The Trump administration was first informed of the prison concerns last week. Amazon CEO Andy Jassy called Treasury Secretary Scott Bessent directly about the perceived threat, sparking a flurry of leadership, the people said. Jassy’s conversation with the Trump administration was the first report by The Information.
Alarmed White House officials tasked the NSA with helping to reassess the problem. The NSA responded that it believed it was indeed possible to strip the Fable 5’s surveillance system, prompting the administration to place restrictions on the model.

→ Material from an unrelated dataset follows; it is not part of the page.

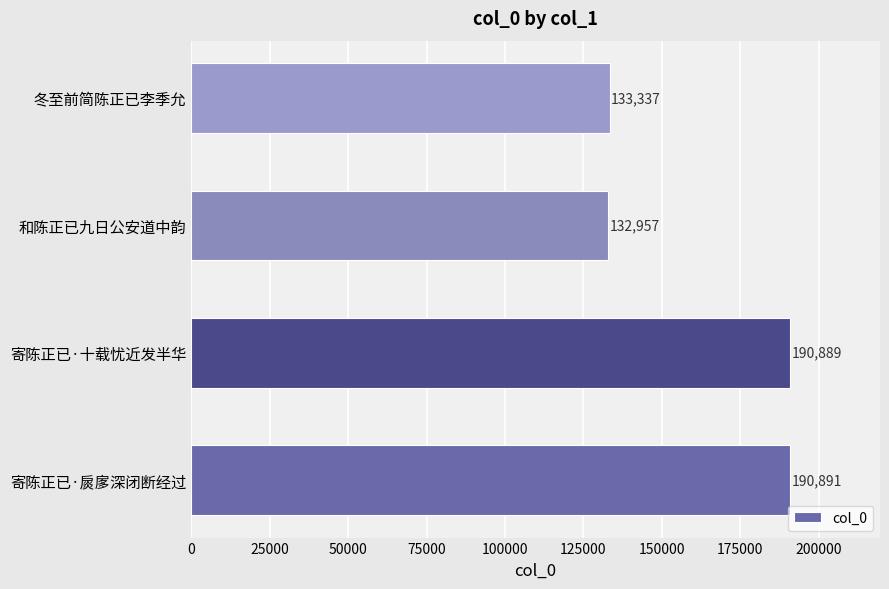

Reading bottom to top, extract all data points from this chart.

寄陈正已·扊扅深闭断经过=190891	寄陈正已·十载忧近发半华=190889	和陈正已九日公安道中韵=132957	冬至前简陈正已李季允=133337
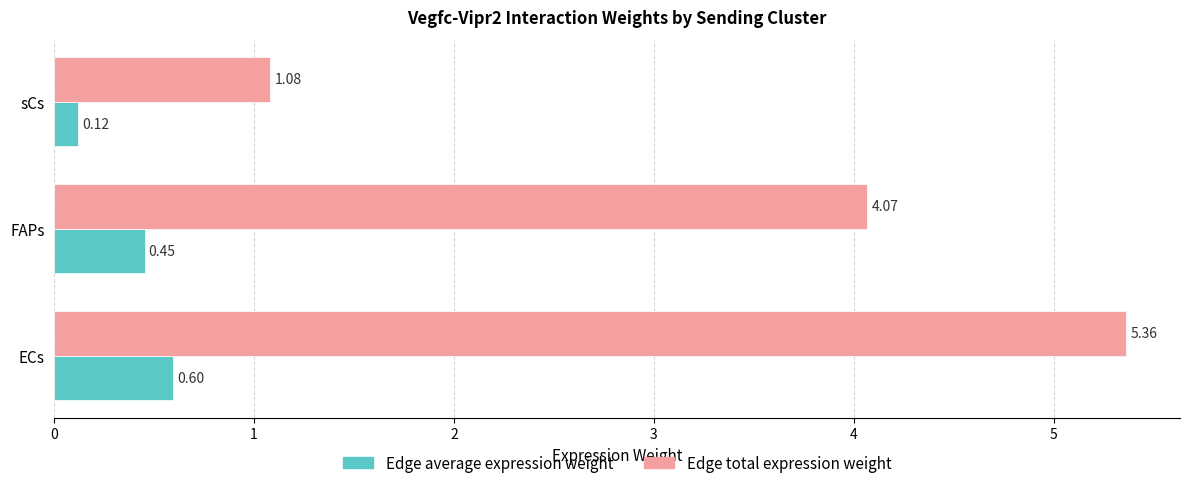

Which category has the lowest value across all series?

sCs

Lutnick then spoke with the director of Anthropic Dario Amodei on Friday, when the Department of Commerce wrote its letter to grant foreign authorities of Fable 5. At the end of the week, after Anthropic cut off access to the model for all users, Lutnick was on several calls with Brown and Heck, according to a person with knowledge of the situation.
It’s not clear why Amazon, one of Anthropic’s biggest investors, raised the alarm over Fable 5. “As a leading cloud provider that serves many private and government customers, it’s not uncommon for governments to seek our advice on potential security threats,” an Amazon spokesperson tells WIRED. “When it happens, we will not share the details of this conversation.”
At the heart of the conversation between Anthropic and the leadership is a disagreement over the difficulty of Claude Fable 5’s prison break.
In a blog post On Friday, Anthropic reported that the leadership’s view on potential threats is overwhelming. Some cybersecurity researchers reiterated this to officials on Monday, posting an open letter they argue that Anthropic’s actions in controlling imports were unfair.
“Anthropic’s Mythos-class is very good at finding bugs and weapons. However, it is not particularly good at this task, and many of its signatories regularly use other basic and visible examples in security research and the red team every day,” the open letter reads. “As a result, this has removed the best examples for defenders, created market uncertainty, and jeopardized America’s AI leadership without risk of justification.”